The liver of sharks, apart from being the organ for storing energy and conserving energy, is also the hydrostatic organ. In deep sea sharks, buoyancy is achieved by means of a large liver, which contains large quantities of uncommon low density oils, mainly squalene and diacyl glyceryl ether (DAGE) (Deprez et al., 1990).
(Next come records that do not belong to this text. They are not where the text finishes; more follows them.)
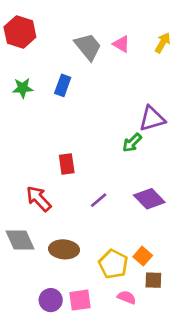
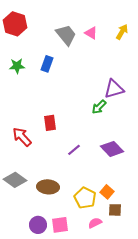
red arrow: (39, 199) -> (22, 137), moved
gray diamond: (20, 240) -> (15, 180), turned -30
pink semicircle: (127, 297) -> (95, 223), turned -48

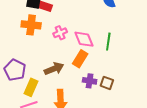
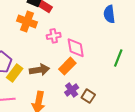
green line: (108, 42) -> (118, 58), moved
purple cross: (90, 81) -> (72, 90), turned 32
yellow rectangle: (31, 87) -> (15, 73), moved

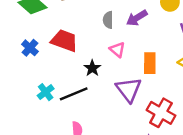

Deep water sharks have long been caught for their livers, and more specifically for the oil extracted from them. One of the first commercial uses of this oil was during the XIX century when it was used as fuel for street lamps (Vannuccini, 1999). During the 2nd world war, squalid shark livers were an important source for vitamin A, but more recently this vitamin started to be artificially synthesized and no longer extracted from shark liver oil (Vannuccini, 1999). In the last decades, squalid shark livers started to be commercialized for the lipids present in high quantities in their livers, specifically the squalene and the DAGE (Deprez et al., 1990). The relative weight of the liver in deep water squalid sharks can range from 15% to 26% of the total body weight (Hernández-Pérez et al., 1997) and squalene typically represents 50 to 82% of the oil in the liver (Bakes and Nichols, 1995). Squalane (C30H50) is a colorless, odorless, tasteless, stable, transparent and inert oil that is readily miscible with the human skin
lipids. Squalane aids the absorption of pharmaceuticals through the skin and reduces water loss, so it is an excellent cosmetic base, lubricant and emollient (Deprez et al., 1990). Squalene has also been experimentally used for tumor growth inhibition, and it seems especially efficient when combined with conventional chemotherapeutic agents (Cho and Kim, 2002). DAGE seems to help reducing the severity of certain types of cancer, promote formation of blood cells, and provide protection against radiation injury (Wetherbee and Nichols, 2000).
Over the last decades there has been a false popular belief that shark cartilage, after been dried and pulverized into a powder can prevent and treat cancer. This controversy come from the false belief that elasmobranchs, with skeleton made of cartilage, do not develop cancer and that solid forms of shark cartilage may cure cancer in animals and humans (Gingras et al., 2000). The market for shark cartilage pills expanded greatly in recent years, but there is now evidence that the ingestion of cartilage powder pills is worthless for treating cancer in humans (Gingras et al., 2000;
Cho and Kim, 2002). However, shark cartilage has been used to extract some biologically active substances, that have been shown to have antiangiogenic and antitumor properties, by retarding the development of blood vessels necessary for the development of the cancer, and that are being tested for the treatment of some forms of cancers (Gingras et al., 2000; Cho and Kim, 2002).